Follow these [instructions](https://confluence.nvidia.com/pages/viewpage.action?pageId=161553571) to get yourself setup with an artifactory account and the permissions to upload.

Then, configure the nv-sahred and the sw-aidot-heimdall repo in poetry:

```bash
poetry config repos.nv-shared https://urm.nvidia.com/artifactory/api/pypi/nv-shared-pypi-local
```

```bash
poetry config repos.sw-aidot-heimdall https://urm.nvidia.com/artifactory/api/pypi/sw-aidot-heimdall-pypi-local
```

The first repository is a shared Nvidia repository with anonymous downloads that we use to share the library internally in NVIDIA. The second one is a repository that was created to allow publishing the library externally through [Kitmaker](https://kitmaker.gitlab-master-pages.nvidia.com/kitmaker-docs/users/wheels/release.html). It does not currently support anonymous downloads, so we upload the library to both.

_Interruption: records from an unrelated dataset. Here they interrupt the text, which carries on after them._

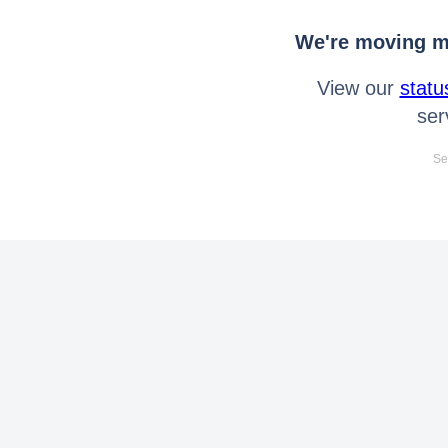
We're moving mo
View our
statu
ser
Se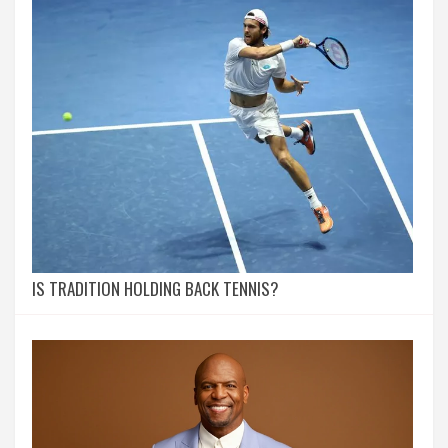
IS TRADITION HOLDING BACK TENNIS?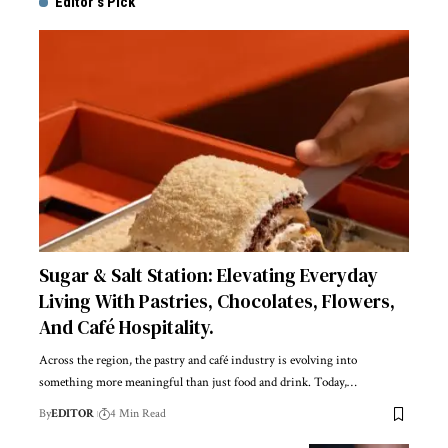
Editor's Pick
Sugar & Salt Station: Elevating Everyday
Living With Pastries, Chocolates, Flowers,
And Café Hospitality.
Across the region, the pastry and café industry is evolving into
something more meaningful than just food and drink. Today,
…
By
EDITOR
4 Min Read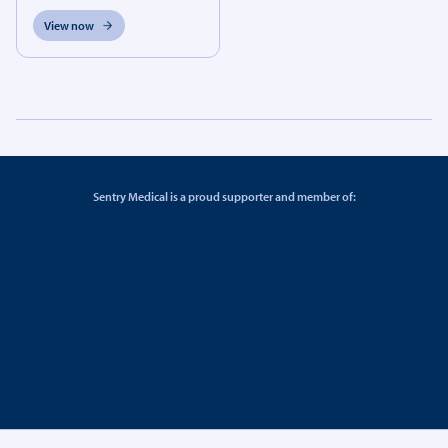
View now
Sentry Medical is a proud supporter and member of: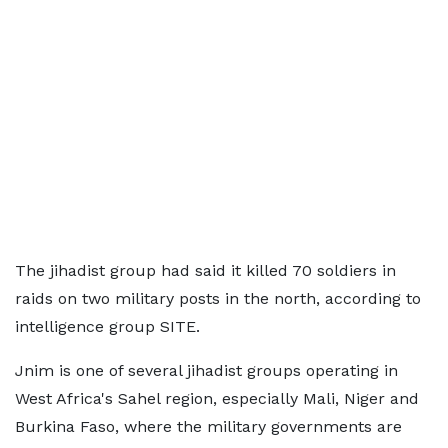
The jihadist group had said it killed 70 soldiers in
raids on two military posts in the north, according to
intelligence group SITE.
Jnim is one of several jihadist groups operating in
West Africa's Sahel region, especially Mali, Niger and
Burkina Faso, where the military governments are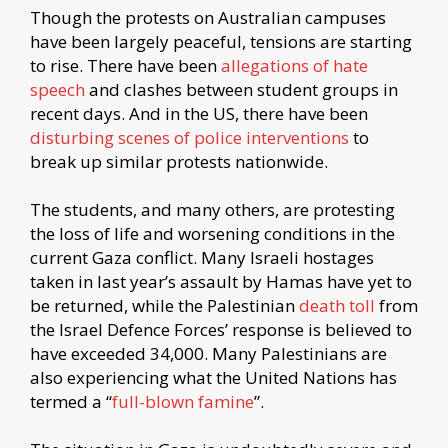
Though the protests on Australian campuses
have been largely peaceful, tensions are starting
to rise. There have been
allegations of hate
speech
and clashes between student groups in
recent days. And in the US, there have been
disturbing scenes of police interventions
to
break up similar protests nationwide.
The students, and many others, are protesting
the loss of life and worsening conditions in the
current Gaza conflict. Many Israeli hostages
taken in last year’s assault by Hamas have yet to
be returned, while the Palestinian
death toll
from
the Israel Defence Forces’ response is believed to
have exceeded 34,000. Many Palestinians are
also experiencing what the United Nations has
termed a “
full-blown famine
”.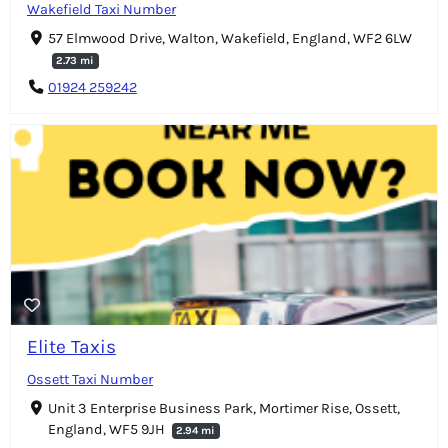
Wakefield Taxi Number
57 Elmwood Drive, Walton, Wakefield, England, WF2 6LW
2.73 mi
01924 259242
Elite Taxis
Ossett Taxi Number
Unit 3 Enterprise Business Park, Mortimer Rise, Ossett,
England, WF5 9JH
2.94 mi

To store your credentials:

```bash
poetry config http-basic.nv-shared <username> <password>
```

```bash
poetry config http-basic.sw-aidot-heimdall <username> <password>
```

The username is the LDAP username (not the email) and the password is either the Artifactory encrypted password or an identity token, as explained in the [instructions](https://confluence.nvidia.com/pages/viewpage.action?pageId=161553571).

Build:

```bash
poetry build --clean
```

and upload with:

```
poetry publish --repository nv-shared 
```

```
poetry publish --repository sw-aidot-heimdall 
```

Once a release has been uploaded, it cannot be changed, or deleted, so be careful. Increment the version number in [pyproject.toml](./pyproject.toml) and in [version.py](./training_telemetry/version.py) after uploading.